[Electronic design files]
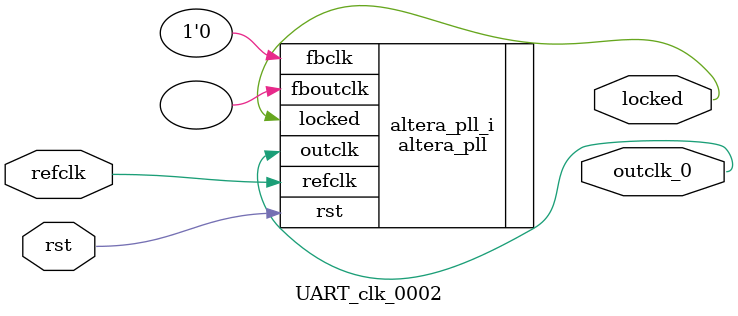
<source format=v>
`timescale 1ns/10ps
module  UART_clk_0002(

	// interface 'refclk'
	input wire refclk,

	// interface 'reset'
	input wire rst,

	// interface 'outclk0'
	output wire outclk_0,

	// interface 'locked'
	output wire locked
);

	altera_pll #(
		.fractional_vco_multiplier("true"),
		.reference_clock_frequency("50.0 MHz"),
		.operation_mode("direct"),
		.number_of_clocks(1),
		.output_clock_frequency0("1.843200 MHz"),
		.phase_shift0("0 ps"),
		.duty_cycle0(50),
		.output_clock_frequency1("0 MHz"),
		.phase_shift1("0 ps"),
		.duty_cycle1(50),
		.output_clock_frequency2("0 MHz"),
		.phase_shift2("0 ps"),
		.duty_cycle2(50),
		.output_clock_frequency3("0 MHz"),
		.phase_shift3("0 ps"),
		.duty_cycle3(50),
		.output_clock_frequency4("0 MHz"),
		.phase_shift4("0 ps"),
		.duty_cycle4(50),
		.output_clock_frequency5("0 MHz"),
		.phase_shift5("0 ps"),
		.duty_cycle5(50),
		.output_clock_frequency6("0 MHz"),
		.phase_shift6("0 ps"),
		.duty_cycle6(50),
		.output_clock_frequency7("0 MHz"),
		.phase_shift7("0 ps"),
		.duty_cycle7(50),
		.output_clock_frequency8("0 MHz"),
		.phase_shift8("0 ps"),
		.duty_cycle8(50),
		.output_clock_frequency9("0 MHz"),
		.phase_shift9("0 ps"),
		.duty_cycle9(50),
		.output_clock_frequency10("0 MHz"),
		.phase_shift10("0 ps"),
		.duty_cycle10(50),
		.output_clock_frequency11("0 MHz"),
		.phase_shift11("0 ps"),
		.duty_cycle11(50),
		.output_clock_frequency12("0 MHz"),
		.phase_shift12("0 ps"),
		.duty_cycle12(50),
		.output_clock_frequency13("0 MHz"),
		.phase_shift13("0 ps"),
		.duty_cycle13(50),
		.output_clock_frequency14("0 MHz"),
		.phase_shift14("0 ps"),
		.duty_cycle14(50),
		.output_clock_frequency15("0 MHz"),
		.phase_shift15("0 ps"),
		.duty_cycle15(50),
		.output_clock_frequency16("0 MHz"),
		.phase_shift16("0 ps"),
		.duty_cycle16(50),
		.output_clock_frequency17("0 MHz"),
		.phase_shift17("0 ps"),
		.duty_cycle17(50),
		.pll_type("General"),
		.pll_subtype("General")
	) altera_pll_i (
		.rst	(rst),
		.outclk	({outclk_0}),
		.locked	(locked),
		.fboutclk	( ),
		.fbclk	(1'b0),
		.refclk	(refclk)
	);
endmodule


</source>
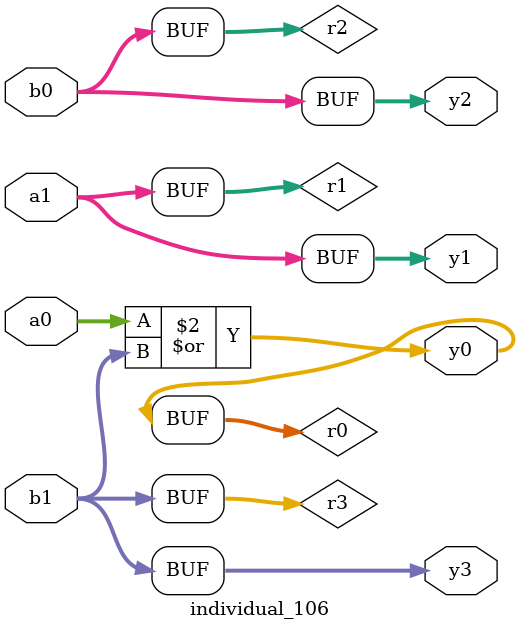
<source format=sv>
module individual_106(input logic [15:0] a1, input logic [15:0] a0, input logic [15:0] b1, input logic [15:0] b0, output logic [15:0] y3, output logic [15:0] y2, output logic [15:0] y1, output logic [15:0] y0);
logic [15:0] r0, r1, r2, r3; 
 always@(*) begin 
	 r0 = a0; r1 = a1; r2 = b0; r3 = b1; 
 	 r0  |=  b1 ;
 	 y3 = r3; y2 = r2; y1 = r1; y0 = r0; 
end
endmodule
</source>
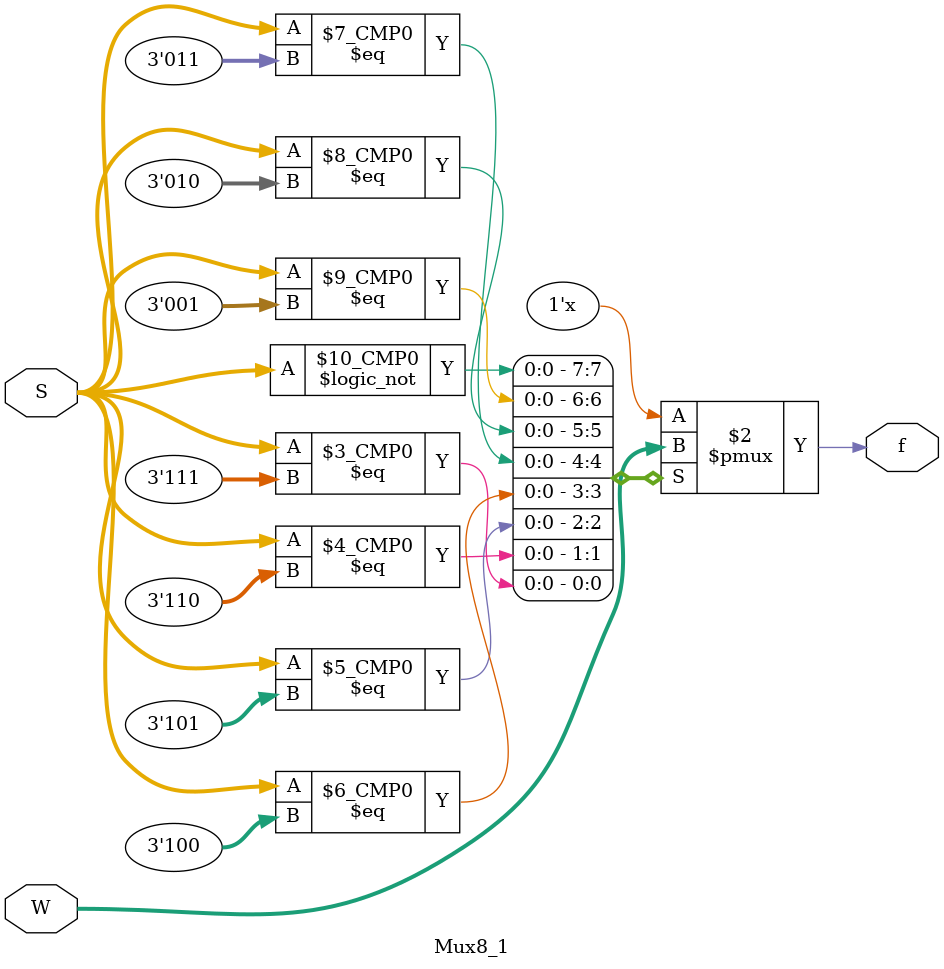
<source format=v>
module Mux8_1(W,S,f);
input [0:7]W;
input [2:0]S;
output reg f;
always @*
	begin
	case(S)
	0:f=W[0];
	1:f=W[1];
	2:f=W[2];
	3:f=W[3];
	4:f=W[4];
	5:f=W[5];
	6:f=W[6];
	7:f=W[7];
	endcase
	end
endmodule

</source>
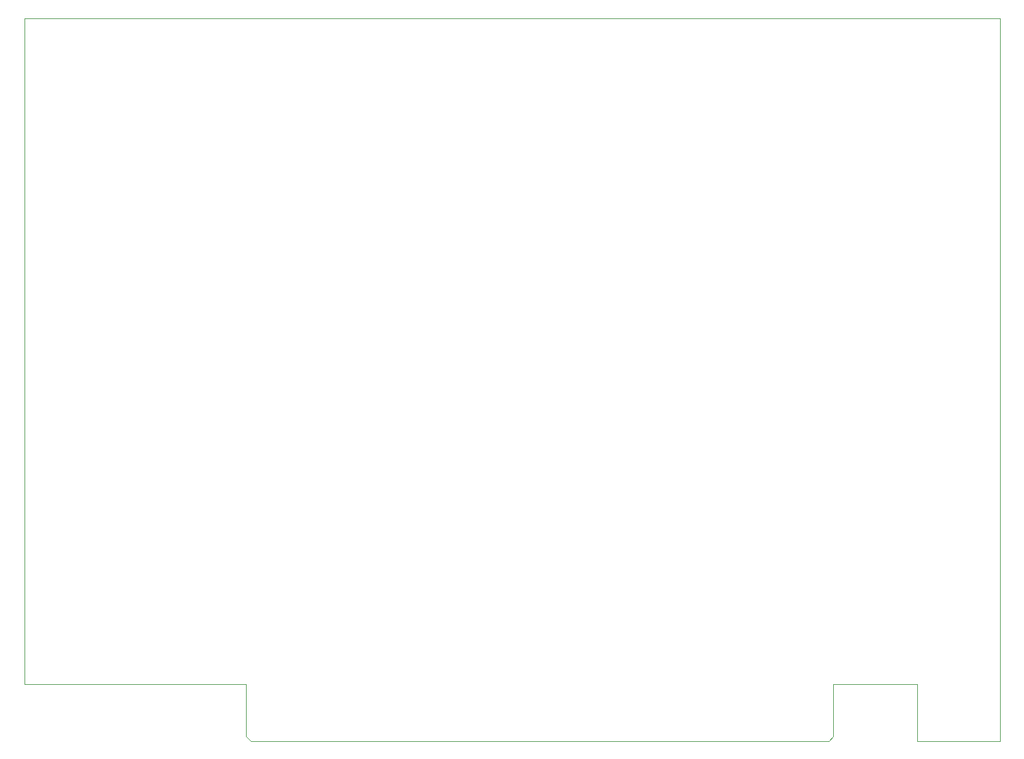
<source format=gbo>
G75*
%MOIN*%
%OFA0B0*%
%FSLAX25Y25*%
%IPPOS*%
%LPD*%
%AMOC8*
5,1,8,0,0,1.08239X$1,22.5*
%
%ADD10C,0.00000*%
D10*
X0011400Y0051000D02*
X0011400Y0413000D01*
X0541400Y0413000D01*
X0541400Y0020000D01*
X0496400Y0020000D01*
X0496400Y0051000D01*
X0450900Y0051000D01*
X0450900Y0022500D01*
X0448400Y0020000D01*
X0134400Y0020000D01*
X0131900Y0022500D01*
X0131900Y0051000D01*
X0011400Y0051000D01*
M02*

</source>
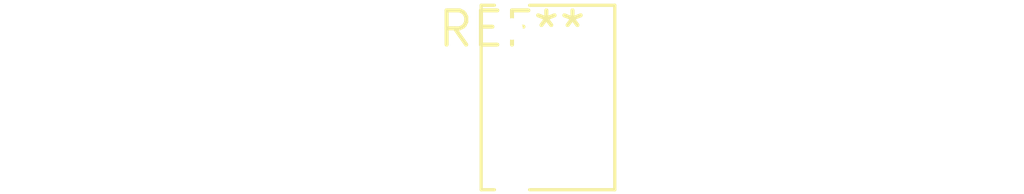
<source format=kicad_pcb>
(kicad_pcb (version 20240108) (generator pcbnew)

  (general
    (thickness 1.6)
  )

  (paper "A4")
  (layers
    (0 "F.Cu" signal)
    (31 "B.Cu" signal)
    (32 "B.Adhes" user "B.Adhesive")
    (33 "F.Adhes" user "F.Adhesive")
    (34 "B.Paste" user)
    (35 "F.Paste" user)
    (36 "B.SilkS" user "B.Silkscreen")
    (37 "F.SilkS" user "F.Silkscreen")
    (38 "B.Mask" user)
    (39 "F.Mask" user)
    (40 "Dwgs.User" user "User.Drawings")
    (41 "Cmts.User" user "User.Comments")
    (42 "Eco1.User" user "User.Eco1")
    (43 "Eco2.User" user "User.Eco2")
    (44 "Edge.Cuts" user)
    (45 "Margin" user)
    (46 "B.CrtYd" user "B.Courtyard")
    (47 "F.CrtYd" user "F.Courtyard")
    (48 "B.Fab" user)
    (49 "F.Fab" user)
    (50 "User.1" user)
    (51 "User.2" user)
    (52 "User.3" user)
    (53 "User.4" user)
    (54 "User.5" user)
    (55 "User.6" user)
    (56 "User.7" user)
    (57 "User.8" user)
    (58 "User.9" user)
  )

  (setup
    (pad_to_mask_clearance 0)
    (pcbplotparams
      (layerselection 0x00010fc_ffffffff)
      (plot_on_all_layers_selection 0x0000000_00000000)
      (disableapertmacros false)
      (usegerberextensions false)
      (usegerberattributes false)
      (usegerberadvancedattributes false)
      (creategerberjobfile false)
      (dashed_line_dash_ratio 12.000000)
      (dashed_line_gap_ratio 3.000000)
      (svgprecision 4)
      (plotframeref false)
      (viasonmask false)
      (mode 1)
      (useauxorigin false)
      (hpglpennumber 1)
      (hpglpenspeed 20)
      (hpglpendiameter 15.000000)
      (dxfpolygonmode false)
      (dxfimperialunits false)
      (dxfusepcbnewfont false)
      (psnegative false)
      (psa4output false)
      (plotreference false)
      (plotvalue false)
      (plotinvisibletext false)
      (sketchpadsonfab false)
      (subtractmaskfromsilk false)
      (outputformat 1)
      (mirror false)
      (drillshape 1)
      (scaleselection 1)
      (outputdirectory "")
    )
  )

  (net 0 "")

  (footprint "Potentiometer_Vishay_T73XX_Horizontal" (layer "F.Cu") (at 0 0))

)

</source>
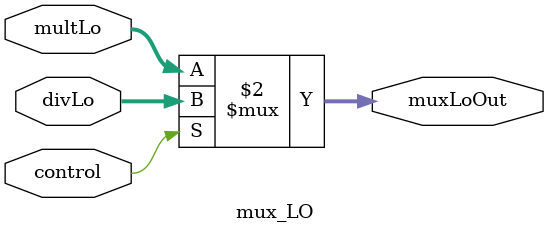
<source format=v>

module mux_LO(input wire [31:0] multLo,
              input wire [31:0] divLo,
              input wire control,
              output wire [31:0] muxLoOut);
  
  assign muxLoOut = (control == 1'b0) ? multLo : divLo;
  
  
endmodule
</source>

To-do item: Exactly one number is the answer: how many lines in the data include the word "muxLoOut".

Output for this exercise: 2